* EXERCISE DESCRIPTION:
Below are the entries to work from; restate word for word the portion that opens with the line containing "analysieren Spielsituationen vorausschauend" and closes with the line containing "alarmieren.", keeping both.

* SUPPLIED DATA:
------------

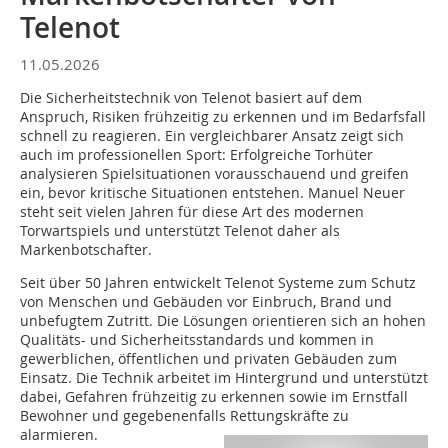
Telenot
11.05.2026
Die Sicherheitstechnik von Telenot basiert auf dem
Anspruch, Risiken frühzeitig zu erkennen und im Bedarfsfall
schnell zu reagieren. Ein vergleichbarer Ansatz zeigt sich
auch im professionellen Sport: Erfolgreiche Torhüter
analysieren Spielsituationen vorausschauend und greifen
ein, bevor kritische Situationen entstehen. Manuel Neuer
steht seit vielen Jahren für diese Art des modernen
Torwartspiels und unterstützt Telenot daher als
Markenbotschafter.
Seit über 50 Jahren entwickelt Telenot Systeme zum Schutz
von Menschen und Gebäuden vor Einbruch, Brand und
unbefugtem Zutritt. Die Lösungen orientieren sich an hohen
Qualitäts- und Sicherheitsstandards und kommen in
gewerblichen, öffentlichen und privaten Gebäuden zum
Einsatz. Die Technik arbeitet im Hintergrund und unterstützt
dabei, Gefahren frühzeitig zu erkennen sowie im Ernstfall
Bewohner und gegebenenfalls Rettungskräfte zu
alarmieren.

------------

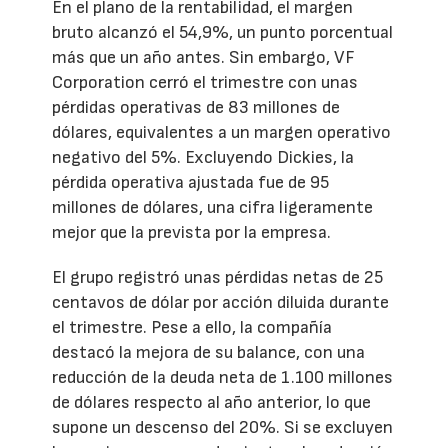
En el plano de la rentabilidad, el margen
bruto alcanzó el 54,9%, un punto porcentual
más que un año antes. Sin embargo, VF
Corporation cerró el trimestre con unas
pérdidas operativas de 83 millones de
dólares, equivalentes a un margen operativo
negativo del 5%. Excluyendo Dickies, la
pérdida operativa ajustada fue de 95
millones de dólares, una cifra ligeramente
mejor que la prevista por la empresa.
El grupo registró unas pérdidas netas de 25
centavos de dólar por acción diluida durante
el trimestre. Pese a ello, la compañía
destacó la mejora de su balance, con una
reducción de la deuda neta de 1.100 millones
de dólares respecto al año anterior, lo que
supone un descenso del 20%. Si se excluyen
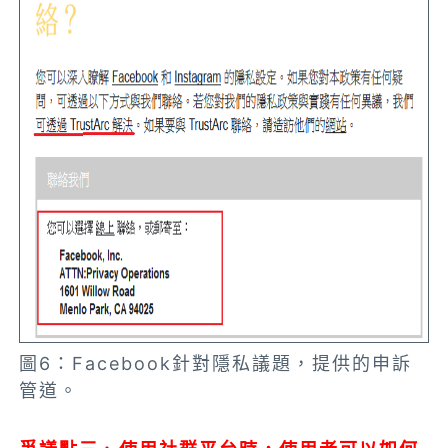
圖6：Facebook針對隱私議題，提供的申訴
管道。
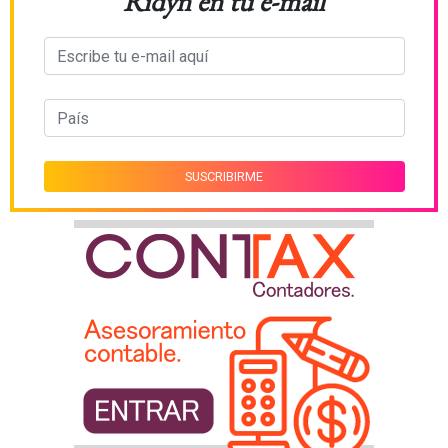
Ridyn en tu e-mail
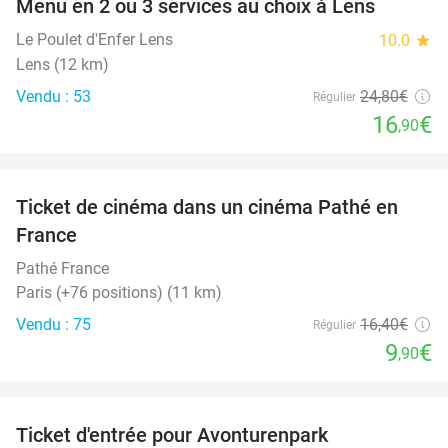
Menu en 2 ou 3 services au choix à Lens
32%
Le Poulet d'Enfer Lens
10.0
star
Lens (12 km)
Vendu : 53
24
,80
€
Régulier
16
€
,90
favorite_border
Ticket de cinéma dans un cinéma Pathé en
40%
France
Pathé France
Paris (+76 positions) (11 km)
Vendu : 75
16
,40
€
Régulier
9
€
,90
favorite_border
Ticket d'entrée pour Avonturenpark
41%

------------

* RESULT BELOW:
analysieren Spielsituationen vorausschauend und greifen
ein, bevor kritische Situationen entstehen. Manuel Neuer
steht seit vielen Jahren für diese Art des modernen
Torwartspiels und unterstützt Telenot daher als
Markenbotschafter.
Seit über 50 Jahren entwickelt Telenot Systeme zum Schutz
von Menschen und Gebäuden vor Einbruch, Brand und
unbefugtem Zutritt. Die Lösungen orientieren sich an hohen
Qualitäts- und Sicherheitsstandards und kommen in
gewerblichen, öffentlichen und privaten Gebäuden zum
Einsatz. Die Technik arbeitet im Hintergrund und unterstützt
dabei, Gefahren frühzeitig zu erkennen sowie im Ernstfall
Bewohner und gegebenenfalls Rettungskräfte zu
alarmieren.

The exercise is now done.